TASK DETAILS - Below are records; copy every line in them that holds the word "貪婪策略".

┌─ DATA SECTION

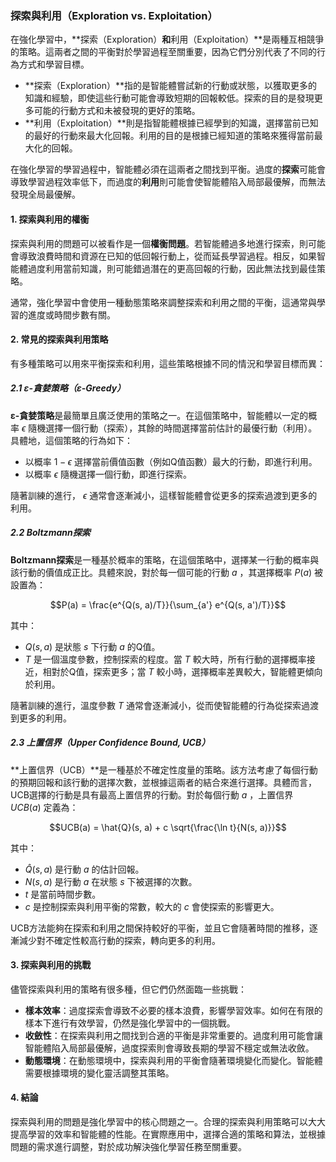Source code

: ### 探索與利用（Exploration vs. Exploitation）

在強化學習中，**探索（Exploration）**和**利用（Exploitation）**是兩種互相競爭的策略。這兩者之間的平衡對於學習過程至關重要，因為它們分別代表了不同的行為方式和學習目標。

- **探索（Exploration）**指的是智能體嘗試新的行動或狀態，以獲取更多的知識和經驗，即使這些行動可能會導致短期的回報較低。探索的目的是發現更多可能的行動方式和未被發現的更好的策略。
- **利用（Exploitation）**則是指智能體根據已經學到的知識，選擇當前已知的最好的行動來最大化回報。利用的目的是根據已經知道的策略來獲得當前最大化的回報。

在強化學習的學習過程中，智能體必須在這兩者之間找到平衡。過度的**探索**可能會導致學習過程效率低下，而過度的**利用**則可能會使智能體陷入局部最優解，而無法發現全局最優解。

#### 1. 探索與利用的權衡

探索與利用的問題可以被看作是一個**權衡問題**。若智能體過多地進行探索，則可能會導致浪費時間和資源在已知的低回報行動上，從而延長學習過程。相反，如果智能體過度利用當前知識，則可能錯過潛在的更高回報的行動，因此無法找到最佳策略。

通常，強化學習中會使用一種動態策略來調整探索和利用之間的平衡，這通常與學習的進度或時間步數有關。

#### 2. 常見的探索與利用策略

有多種策略可以用來平衡探索和利用，這些策略根據不同的情況和學習目標而異：

##### 2.1 ε-貪婪策略（ε-Greedy）

**ε-貪婪策略**是最簡單且廣泛使用的策略之一。在這個策略中，智能體以一定的概率  $`\epsilon`$  隨機選擇一個行動（探索），其餘的時間選擇當前估計的最優行動（利用）。具體地，這個策略的行為如下：

- 以概率  $`1 - \epsilon`$  選擇當前價值函數（例如Q值函數）最大的行動，即進行利用。
- 以概率  $`\epsilon`$  隨機選擇一個行動，即進行探索。

隨著訓練的進行， $`\epsilon`$  通常會逐漸減小，這樣智能體會從更多的探索過渡到更多的利用。

##### 2.2 Boltzmann探索

**Boltzmann探索**是一種基於概率的策略，在這個策略中，選擇某一行動的概率與該行動的價值成正比。具體來說，對於每一個可能的行動  $`a`$ ，其選擇概率  $`P(a)`$  被設置為：

$$P(a) = \frac{e^{Q(s, a)/T}}{\sum_{a'} e^{Q(s, a')/T}}$$


其中：
-  $`Q(s, a)`$  是狀態  $`s`$  下行動  $`a`$  的Q值。
-  $`T`$  是一個溫度參數，控制探索的程度。當  $`T`$  較大時，所有行動的選擇概率接近，相對於Q值，探索更多；當  $`T`$  較小時，選擇概率差異較大，智能體更傾向於利用。

隨著訓練的進行，溫度參數  $`T`$  通常會逐漸減小，從而使智能體的行為從探索過渡到更多的利用。

##### 2.3 上置信界（Upper Confidence Bound, UCB）

**上置信界（UCB）**是一種基於不確定性度量的策略。該方法考慮了每個行動的預期回報和該行動的選擇次數，並根據這兩者的結合來進行選擇。具體而言，UCB選擇的行動是具有最高上置信界的行動。對於每個行動  $`a`$ ，上置信界  $`UCB(a)`$  定義為：

$$UCB(a) = \hat{Q}(s, a) + c \sqrt{\frac{\ln t}{N(s, a)}}$$


其中：
-  $`\hat{Q}(s, a)`$  是行動  $`a`$  的估計回報。
-  $`N(s, a)`$  是行動  $`a`$  在狀態  $`s`$  下被選擇的次數。
-  $`t`$  是當前時間步數。
-  $`c`$  是控制探索與利用平衡的常數，較大的  $`c`$  會使探索的影響更大。

UCB方法能夠在探索和利用之間保持較好的平衡，並且它會隨著時間的推移，逐漸減少對不確定性較高行動的探索，轉向更多的利用。

#### 3. 探索與利用的挑戰

儘管探索與利用的策略有很多種，但它們仍然面臨一些挑戰：

- **樣本效率**：過度探索會導致不必要的樣本浪費，影響學習效率。如何在有限的樣本下進行有效學習，仍然是強化學習中的一個挑戰。
- **收斂性**：在探索與利用之間找到合適的平衡是非常重要的。過度利用可能會讓智能體陷入局部最優解，過度探索則會導致長期的學習不穩定或無法收斂。
- **動態環境**：在動態環境中，探索與利用的平衡會隨著環境變化而變化。智能體需要根據環境的變化靈活調整其策略。

#### 4. 結論

探索與利用的問題是強化學習中的核心問題之一。合理的探索與利用策略可以大大提高學習的效率和智能體的性能。在實際應用中，選擇合適的策略和算法，並根據問題的需求進行調整，對於成功解決強化學習任務至關重要。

└─

SOLUTION TO THE EXERCISE -
##### 2.1 ε-貪婪策略（ε-Greedy）
**ε-貪婪策略**是最簡單且廣泛使用的策略之一。在這個策略中，智能體以一定的概率  $`\epsilon`$  隨機選擇一個行動（探索），其餘的時間選擇當前估計的最優行動（利用）。具體地，這個策略的行為如下：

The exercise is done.